• Task details:
Retype the following material line for line, preserving every character, language, and line break as given.

== Segment start ==

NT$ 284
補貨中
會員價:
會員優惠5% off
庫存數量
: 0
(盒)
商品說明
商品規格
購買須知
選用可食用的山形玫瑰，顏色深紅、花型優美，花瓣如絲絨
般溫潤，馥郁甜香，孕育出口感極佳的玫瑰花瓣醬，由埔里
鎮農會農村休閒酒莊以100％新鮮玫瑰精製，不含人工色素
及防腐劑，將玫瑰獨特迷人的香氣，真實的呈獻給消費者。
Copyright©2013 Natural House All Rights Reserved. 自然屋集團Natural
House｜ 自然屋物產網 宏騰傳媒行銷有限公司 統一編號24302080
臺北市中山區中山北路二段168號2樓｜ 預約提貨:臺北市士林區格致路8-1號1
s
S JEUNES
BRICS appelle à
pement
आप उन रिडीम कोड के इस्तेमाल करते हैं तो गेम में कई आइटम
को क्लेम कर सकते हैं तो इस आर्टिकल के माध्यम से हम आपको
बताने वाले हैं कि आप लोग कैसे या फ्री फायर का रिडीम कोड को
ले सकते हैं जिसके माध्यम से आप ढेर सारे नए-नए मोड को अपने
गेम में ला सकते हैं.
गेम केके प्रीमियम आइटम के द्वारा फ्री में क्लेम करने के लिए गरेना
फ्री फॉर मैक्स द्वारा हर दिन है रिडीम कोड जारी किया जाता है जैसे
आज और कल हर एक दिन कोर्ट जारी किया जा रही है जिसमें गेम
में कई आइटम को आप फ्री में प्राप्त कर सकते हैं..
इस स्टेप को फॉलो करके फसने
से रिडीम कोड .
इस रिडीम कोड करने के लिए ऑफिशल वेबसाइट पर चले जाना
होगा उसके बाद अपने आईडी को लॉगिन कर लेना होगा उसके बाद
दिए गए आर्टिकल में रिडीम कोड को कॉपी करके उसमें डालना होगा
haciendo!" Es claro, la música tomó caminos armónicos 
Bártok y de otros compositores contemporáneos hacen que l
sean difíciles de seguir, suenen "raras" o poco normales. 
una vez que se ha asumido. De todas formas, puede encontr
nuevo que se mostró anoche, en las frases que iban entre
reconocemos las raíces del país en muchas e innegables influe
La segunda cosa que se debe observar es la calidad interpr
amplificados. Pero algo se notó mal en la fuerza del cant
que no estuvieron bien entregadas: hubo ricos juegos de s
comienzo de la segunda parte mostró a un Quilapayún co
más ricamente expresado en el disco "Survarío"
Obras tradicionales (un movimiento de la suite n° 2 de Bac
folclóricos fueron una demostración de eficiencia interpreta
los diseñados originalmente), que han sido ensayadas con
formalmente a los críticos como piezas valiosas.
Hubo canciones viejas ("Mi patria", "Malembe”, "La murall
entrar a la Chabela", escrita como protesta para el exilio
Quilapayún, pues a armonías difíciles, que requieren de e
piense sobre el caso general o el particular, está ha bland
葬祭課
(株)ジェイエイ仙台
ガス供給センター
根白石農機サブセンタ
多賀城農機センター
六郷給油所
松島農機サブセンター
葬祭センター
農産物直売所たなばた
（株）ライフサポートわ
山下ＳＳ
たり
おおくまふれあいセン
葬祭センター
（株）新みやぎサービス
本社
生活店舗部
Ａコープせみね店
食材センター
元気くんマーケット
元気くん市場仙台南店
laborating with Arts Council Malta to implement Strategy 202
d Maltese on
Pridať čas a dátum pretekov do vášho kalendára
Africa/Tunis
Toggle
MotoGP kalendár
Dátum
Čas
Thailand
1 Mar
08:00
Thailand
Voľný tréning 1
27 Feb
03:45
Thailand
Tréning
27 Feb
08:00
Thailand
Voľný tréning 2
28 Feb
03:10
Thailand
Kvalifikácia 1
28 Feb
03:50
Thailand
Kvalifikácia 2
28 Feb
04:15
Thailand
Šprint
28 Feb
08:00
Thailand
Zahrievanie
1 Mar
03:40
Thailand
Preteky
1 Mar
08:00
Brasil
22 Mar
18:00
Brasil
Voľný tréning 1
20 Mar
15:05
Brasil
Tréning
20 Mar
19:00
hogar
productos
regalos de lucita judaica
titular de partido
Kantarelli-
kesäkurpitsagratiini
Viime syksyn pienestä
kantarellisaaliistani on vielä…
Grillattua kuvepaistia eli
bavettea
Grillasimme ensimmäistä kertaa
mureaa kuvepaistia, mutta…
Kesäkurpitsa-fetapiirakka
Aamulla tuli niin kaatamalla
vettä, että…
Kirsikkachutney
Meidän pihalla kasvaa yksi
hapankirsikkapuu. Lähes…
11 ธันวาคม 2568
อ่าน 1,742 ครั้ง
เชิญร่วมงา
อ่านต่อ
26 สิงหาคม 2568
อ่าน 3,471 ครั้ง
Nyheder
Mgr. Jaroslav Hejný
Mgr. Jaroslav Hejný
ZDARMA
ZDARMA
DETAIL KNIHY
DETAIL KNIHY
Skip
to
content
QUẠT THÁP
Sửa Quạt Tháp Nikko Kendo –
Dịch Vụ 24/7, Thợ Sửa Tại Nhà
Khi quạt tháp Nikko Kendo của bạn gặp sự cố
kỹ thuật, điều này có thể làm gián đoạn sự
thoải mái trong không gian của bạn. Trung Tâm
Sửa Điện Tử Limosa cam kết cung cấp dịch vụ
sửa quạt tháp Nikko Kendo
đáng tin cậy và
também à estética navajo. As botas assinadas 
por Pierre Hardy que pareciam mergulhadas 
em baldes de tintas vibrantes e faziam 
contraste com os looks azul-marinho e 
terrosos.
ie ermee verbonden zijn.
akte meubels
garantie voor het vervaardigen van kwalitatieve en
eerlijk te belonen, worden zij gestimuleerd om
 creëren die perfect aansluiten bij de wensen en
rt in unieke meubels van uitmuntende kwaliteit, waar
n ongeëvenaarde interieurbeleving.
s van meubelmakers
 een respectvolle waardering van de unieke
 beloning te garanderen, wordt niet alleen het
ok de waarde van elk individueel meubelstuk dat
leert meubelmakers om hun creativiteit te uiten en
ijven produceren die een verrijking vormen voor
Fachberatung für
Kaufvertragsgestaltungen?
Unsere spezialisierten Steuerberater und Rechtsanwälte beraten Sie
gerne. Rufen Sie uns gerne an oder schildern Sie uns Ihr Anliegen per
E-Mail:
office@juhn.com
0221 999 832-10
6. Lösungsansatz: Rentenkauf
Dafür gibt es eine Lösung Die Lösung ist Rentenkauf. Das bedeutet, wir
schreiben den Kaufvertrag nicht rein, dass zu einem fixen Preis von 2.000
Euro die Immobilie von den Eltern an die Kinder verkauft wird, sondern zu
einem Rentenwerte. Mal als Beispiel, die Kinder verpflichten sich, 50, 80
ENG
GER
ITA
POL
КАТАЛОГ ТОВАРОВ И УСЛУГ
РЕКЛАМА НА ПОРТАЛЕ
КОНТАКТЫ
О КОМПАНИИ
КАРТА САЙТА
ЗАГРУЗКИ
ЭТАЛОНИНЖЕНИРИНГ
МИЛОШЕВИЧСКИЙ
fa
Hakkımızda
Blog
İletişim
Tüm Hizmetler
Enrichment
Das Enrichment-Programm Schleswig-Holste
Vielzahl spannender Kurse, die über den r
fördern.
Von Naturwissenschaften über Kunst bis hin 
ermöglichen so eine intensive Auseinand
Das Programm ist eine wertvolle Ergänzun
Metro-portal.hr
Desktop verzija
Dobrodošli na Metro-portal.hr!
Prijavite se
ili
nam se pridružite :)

== Segment end ==

• Exercise solution:
NT$ 284
補貨中
會員價:
會員優惠5% off
庫存數量
: 0
(盒)
商品說明
商品規格
購買須知
選用可食用的山形玫瑰，顏色深紅、花型優美，花瓣如絲絨
般溫潤，馥郁甜香，孕育出口感極佳的玫瑰花瓣醬，由埔里
鎮農會農村休閒酒莊以100％新鮮玫瑰精製，不含人工色素
及防腐劑，將玫瑰獨特迷人的香氣，真實的呈獻給消費者。
Copyright©2013 Natural House All Rights Reserved. 自然屋集團Natural
House｜ 自然屋物產網 宏騰傳媒行銷有限公司 統一編號24302080
臺北市中山區中山北路二段168號2樓｜ 預約提貨:臺北市士林區格致路8-1號1
s
S JEUNES
BRICS appelle à
pement
आप उन रिडीम कोड के इस्तेमाल करते हैं तो गेम में कई आइटम
को क्लेम कर सकते हैं तो इस आर्टिकल के माध्यम से हम आपको
बताने वाले हैं कि आप लोग कैसे या फ्री फायर का रिडीम कोड को
ले सकते हैं जिसके माध्यम से आप ढेर सारे नए-नए मोड को अपने
गेम में ला सकते हैं.
गेम केके प्रीमियम आइटम के द्वारा फ्री में क्लेम करने के लिए गरेना
फ्री फॉर मैक्स द्वारा हर दिन है रिडीम कोड जारी किया जाता है जैसे
आज और कल हर एक दिन कोर्ट जारी किया जा रही है जिसमें गेम
में कई आइटम को आप फ्री में प्राप्त कर सकते हैं..
इस स्टेप को फॉलो करके फसने
से रिडीम कोड .
इस रिडीम कोड करने के लिए ऑफिशल वेबसाइट पर चले जाना
होगा उसके बाद अपने आईडी को लॉगिन कर लेना होगा उसके बाद
दिए गए आर्टिकल में रिडीम कोड को कॉपी करके उसमें डालना होगा
haciendo!" Es claro, la música tomó caminos armónicos 
Bártok y de otros compositores contemporáneos hacen que l
sean difíciles de seguir, suenen "raras" o poco normales. 
una vez que se ha asumido. De todas formas, puede encontr
nuevo que se mostró anoche, en las frases que iban entre
reconocemos las raíces del país en muchas e innegables influe
La segunda cosa que se debe observar es la calidad interpr
amplificados. Pero algo se notó mal en la fuerza del cant
que no estuvieron bien entregadas: hubo ricos juegos de s
comienzo de la segunda parte mostró a un Quilapayún co
más ricamente expresado en el disco "Survarío"
Obras tradicionales (un movimiento de la suite n° 2 de Bac
folclóricos fueron una demostración de eficiencia interpreta
los diseñados originalmente), que han sido ensayadas con
formalmente a los críticos como piezas valiosas.
Hubo canciones viejas ("Mi patria", "Malembe”, "La murall
entrar a la Chabela", escrita como protesta para el exilio
Quilapayún, pues a armonías difíciles, que requieren de e
piense sobre el caso general o el particular, está ha bland
葬祭課
(株)ジェイエイ仙台
ガス供給センター
根白石農機サブセンタ
多賀城農機センター
六郷給油所
松島農機サブセンター
葬祭センター
農産物直売所たなばた
（株）ライフサポートわ
山下ＳＳ
たり
おおくまふれあいセン
葬祭センター
（株）新みやぎサービス
本社
生活店舗部
Ａコープせみね店
食材センター
元気くんマーケット
元気くん市場仙台南店
laborating with Arts Council Malta to implement Strategy 202
d Maltese on
Pridať čas a dátum pretekov do vášho kalendára
Africa/Tunis
Toggle
MotoGP kalendár
Dátum
Čas
Thailand
1 Mar
08:00
Thailand
Voľný tréning 1
27 Feb
03:45
Thailand
Tréning
27 Feb
08:00
Thailand
Voľný tréning 2
28 Feb
03:10
Thailand
Kvalifikácia 1
28 Feb
03:50
Thailand
Kvalifikácia 2
28 Feb
04:15
Thailand
Šprint
28 Feb
08:00
Thailand
Zahrievanie
1 Mar
03:40
Thailand
Preteky
1 Mar
08:00
Brasil
22 Mar
18:00
Brasil
Voľný tréning 1
20 Mar
15:05
Brasil
Tréning
20 Mar
19:00
hogar
productos
regalos de lucita judaica
titular de partido
Kantarelli-
kesäkurpitsagratiini
Viime syksyn pienestä
kantarellisaaliistani on vielä…
Grillattua kuvepaistia eli
bavettea
Grillasimme ensimmäistä kertaa
mureaa kuvepaistia, mutta…
Kesäkurpitsa-fetapiirakka
Aamulla tuli niin kaatamalla
vettä, että…
Kirsikkachutney
Meidän pihalla kasvaa yksi
hapankirsikkapuu. Lähes…
11 ธันวาคม 2568
อ่าน 1,742 ครั้ง
เชิญร่วมงา
อ่านต่อ
26 สิงหาคม 2568
อ่าน 3,471 ครั้ง
Nyheder
Mgr. Jaroslav Hejný
Mgr. Jaroslav Hejný
ZDARMA
ZDARMA
DETAIL KNIHY
DETAIL KNIHY
Skip
to
content
QUẠT THÁP
Sửa Quạt Tháp Nikko Kendo –
Dịch Vụ 24/7, Thợ Sửa Tại Nhà
Khi quạt tháp Nikko Kendo của bạn gặp sự cố
kỹ thuật, điều này có thể làm gián đoạn sự
thoải mái trong không gian của bạn. Trung Tâm
Sửa Điện Tử Limosa cam kết cung cấp dịch vụ
sửa quạt tháp Nikko Kendo
đáng tin cậy và
também à estética navajo. As botas assinadas 
por Pierre Hardy que pareciam mergulhadas 
em baldes de tintas vibrantes e faziam 
contraste com os looks azul-marinho e 
terrosos.
ie ermee verbonden zijn.
akte meubels
garantie voor het vervaardigen van kwalitatieve en
eerlijk te belonen, worden zij gestimuleerd om
 creëren die perfect aansluiten bij de wensen en
rt in unieke meubels van uitmuntende kwaliteit, waar
n ongeëvenaarde interieurbeleving.
s van meubelmakers
 een respectvolle waardering van de unieke
 beloning te garanderen, wordt niet alleen het
ok de waarde van elk individueel meubelstuk dat
leert meubelmakers om hun creativiteit te uiten en
ijven produceren die een verrijking vormen voor
Fachberatung für
Kaufvertragsgestaltungen?
Unsere spezialisierten Steuerberater und Rechtsanwälte beraten Sie
gerne. Rufen Sie uns gerne an oder schildern Sie uns Ihr Anliegen per
E-Mail:
office@juhn.com
0221 999 832-10
6. Lösungsansatz: Rentenkauf
Dafür gibt es eine Lösung Die Lösung ist Rentenkauf. Das bedeutet, wir
schreiben den Kaufvertrag nicht rein, dass zu einem fixen Preis von 2.000
Euro die Immobilie von den Eltern an die Kinder verkauft wird, sondern zu
einem Rentenwerte. Mal als Beispiel, die Kinder verpflichten sich, 50, 80
ENG
GER
ITA
POL
КАТАЛОГ ТОВАРОВ И УСЛУГ
РЕКЛАМА НА ПОРТАЛЕ
КОНТАКТЫ
О КОМПАНИИ
КАРТА САЙТА
ЗАГРУЗКИ
ЭТАЛОНИНЖЕНИРИНГ
МИЛОШЕВИЧСКИЙ
fa
Hakkımızda
Blog
İletişim
Tüm Hizmetler
Enrichment
Das Enrichment-Programm Schleswig-Holste
Vielzahl spannender Kurse, die über den r
fördern.
Von Naturwissenschaften über Kunst bis hin 
ermöglichen so eine intensive Auseinand
Das Programm ist eine wertvolle Ergänzun
Metro-portal.hr
Desktop verzija
Dobrodošli na Metro-portal.hr!
Prijavite se
ili
nam se pridružite :)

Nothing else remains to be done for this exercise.